Records were submitted to us split into four sheets – breeding bird points, breeding bird lines, wintering bird points, and wintering bird lines. The records contained all the standard fields we expect, with some additional fields including time of record (alongside date), BTO Code, and Location ID. Knowing that the records spanned the whole of Humberside, we expected a portion of these to be outside the NEYEDC area. Consequently, the first step in preparation was to map the records in GIS, inspecting each dataset and intersecting the points with the NEYEDC area to exclude anything that fell outside of our region. This also allowed us to complete our standard checks on the records, ensuring there were no obvious errors in the transcription of spatial reference. This resulted in four different spreadsheets with records in the NEYEDC area only – totalling 4,961 records.
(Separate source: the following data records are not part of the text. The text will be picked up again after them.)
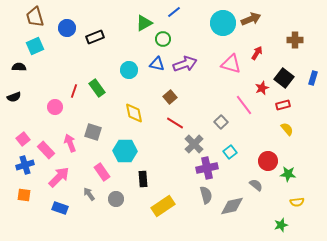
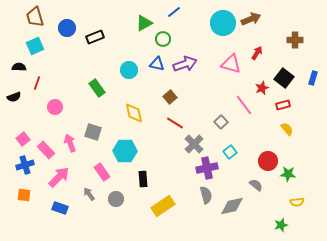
red line at (74, 91): moved 37 px left, 8 px up
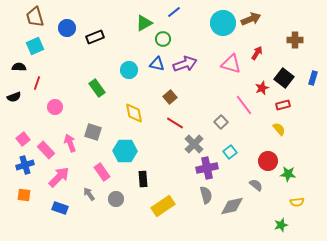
yellow semicircle at (287, 129): moved 8 px left
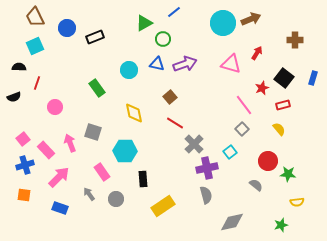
brown trapezoid at (35, 17): rotated 10 degrees counterclockwise
gray square at (221, 122): moved 21 px right, 7 px down
gray diamond at (232, 206): moved 16 px down
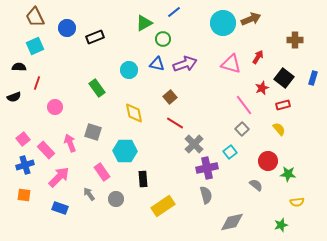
red arrow at (257, 53): moved 1 px right, 4 px down
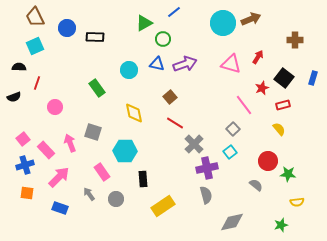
black rectangle at (95, 37): rotated 24 degrees clockwise
gray square at (242, 129): moved 9 px left
orange square at (24, 195): moved 3 px right, 2 px up
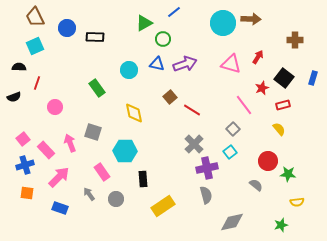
brown arrow at (251, 19): rotated 24 degrees clockwise
red line at (175, 123): moved 17 px right, 13 px up
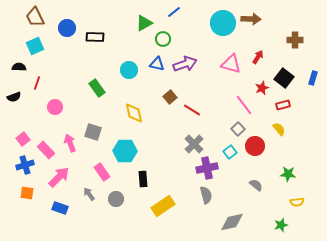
gray square at (233, 129): moved 5 px right
red circle at (268, 161): moved 13 px left, 15 px up
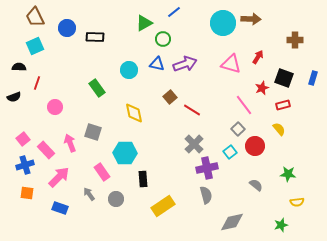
black square at (284, 78): rotated 18 degrees counterclockwise
cyan hexagon at (125, 151): moved 2 px down
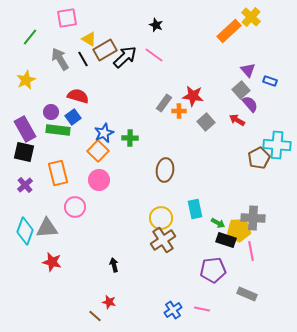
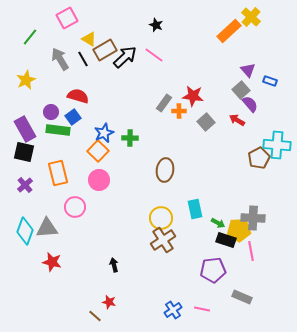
pink square at (67, 18): rotated 20 degrees counterclockwise
gray rectangle at (247, 294): moved 5 px left, 3 px down
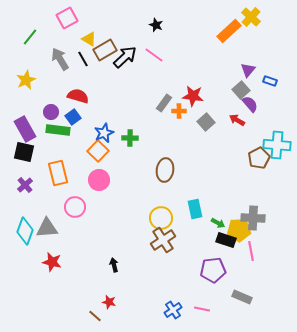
purple triangle at (248, 70): rotated 21 degrees clockwise
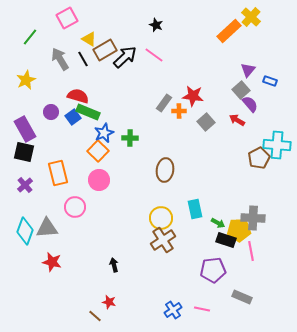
green rectangle at (58, 130): moved 30 px right, 18 px up; rotated 15 degrees clockwise
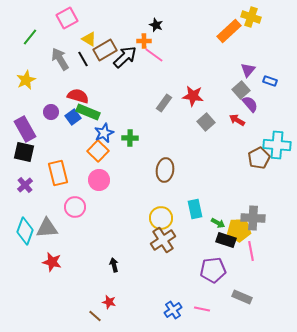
yellow cross at (251, 17): rotated 24 degrees counterclockwise
orange cross at (179, 111): moved 35 px left, 70 px up
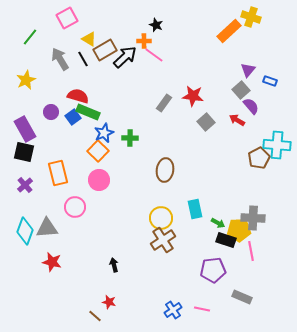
purple semicircle at (250, 104): moved 1 px right, 2 px down
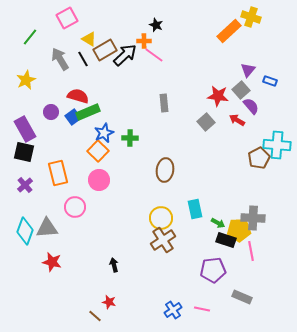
black arrow at (125, 57): moved 2 px up
red star at (193, 96): moved 25 px right
gray rectangle at (164, 103): rotated 42 degrees counterclockwise
green rectangle at (88, 112): rotated 45 degrees counterclockwise
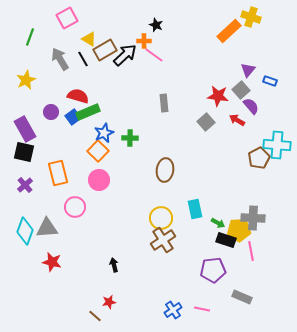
green line at (30, 37): rotated 18 degrees counterclockwise
red star at (109, 302): rotated 24 degrees counterclockwise
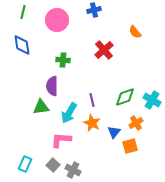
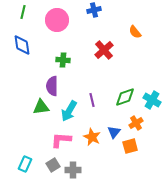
cyan arrow: moved 2 px up
orange star: moved 14 px down
gray square: rotated 16 degrees clockwise
gray cross: rotated 28 degrees counterclockwise
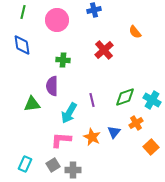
green triangle: moved 9 px left, 3 px up
cyan arrow: moved 2 px down
orange square: moved 21 px right, 1 px down; rotated 28 degrees counterclockwise
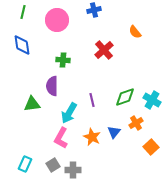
pink L-shape: moved 2 px up; rotated 65 degrees counterclockwise
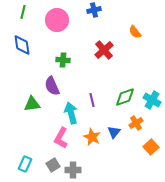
purple semicircle: rotated 24 degrees counterclockwise
cyan arrow: moved 2 px right; rotated 135 degrees clockwise
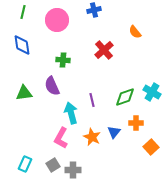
cyan cross: moved 8 px up
green triangle: moved 8 px left, 11 px up
orange cross: rotated 32 degrees clockwise
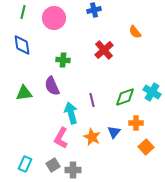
pink circle: moved 3 px left, 2 px up
orange square: moved 5 px left
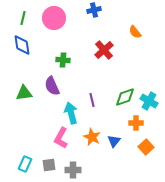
green line: moved 6 px down
cyan cross: moved 3 px left, 9 px down
blue triangle: moved 9 px down
gray square: moved 4 px left; rotated 24 degrees clockwise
Next, the program RStudio was used to identify any cases of duplication between the different spreadsheets. This was completed because we were unsure of whether records could have been duplicated across the two methodologies (points and lines). Therefore, code was created that compared records within the two sets of spreadsheets. It created individual output spreadsheets for breeding bird data and wintering bird data, populated with only records where the exact date and time combination appeared in both spreadsheets. This extraction confirmed that there were no records duplicated across the pairs of spreadsheets, which allowed us to continue with the next stages of preparation.
Spatial reference was in this case given as eastings and northings, so this was converted into OS grid reference format as is standard for our database. This resulted in high-resolution 10-figure grid references, which relate to records being made at the level of individual fields. Breeding and wintering bird data of this resolution is highly valuable in decision-making because records can be attributed to specific locations. Duplicate-checking was then completed again in R within each of the four individual spreadsheets, where a small number of records were excluded. Next, the records were manually checked for instances where males and females (occasionally juveniles) of a species were included within the same record, for instance, a count of 2 with ‘male and female’ given in the ‘Sex of birds’ field. In these cases, the record was effectively duplicated and the count split to produce an individual entry for males, females, or juveniles. This allows for a cleaner preparation for our database and more clearly communicates sex and life stage information to the data user when records are output in reports.
Finally, the remaining columns were checked and edited as necessary. Information in some of the raw data columns (Notes, Location ID) was concatenated to be included in a Comments field. BTO Code was maintained as its own field, ready to be included as a custom field which would appear to data users in our reports. Though not a standard field for all bird data we receive, considering the structured nature of these surveys and the methodologies adhered to, BTO Code information was maintained.
This preparation resulted in four final datasets – breeding bird lines (42 records), breeding bird points (220 records), wintering bird lines (42 records), and wintering bird points (4675 records), ready for import into our database.
This is a notable dataset for its size, formal survey methodology, record resolution, and the fact that the records are recent. These qualities make the data highly valuable for local decision-making. In addition, the dataset includes records of protected, priority, and red-list birds including Skylark, Cuckoo, Greenfinch, Dunlin, Black-tailed Godwit, and Curlew. Now added to our database, these records reflect part of an important evidence base in the Humberside region.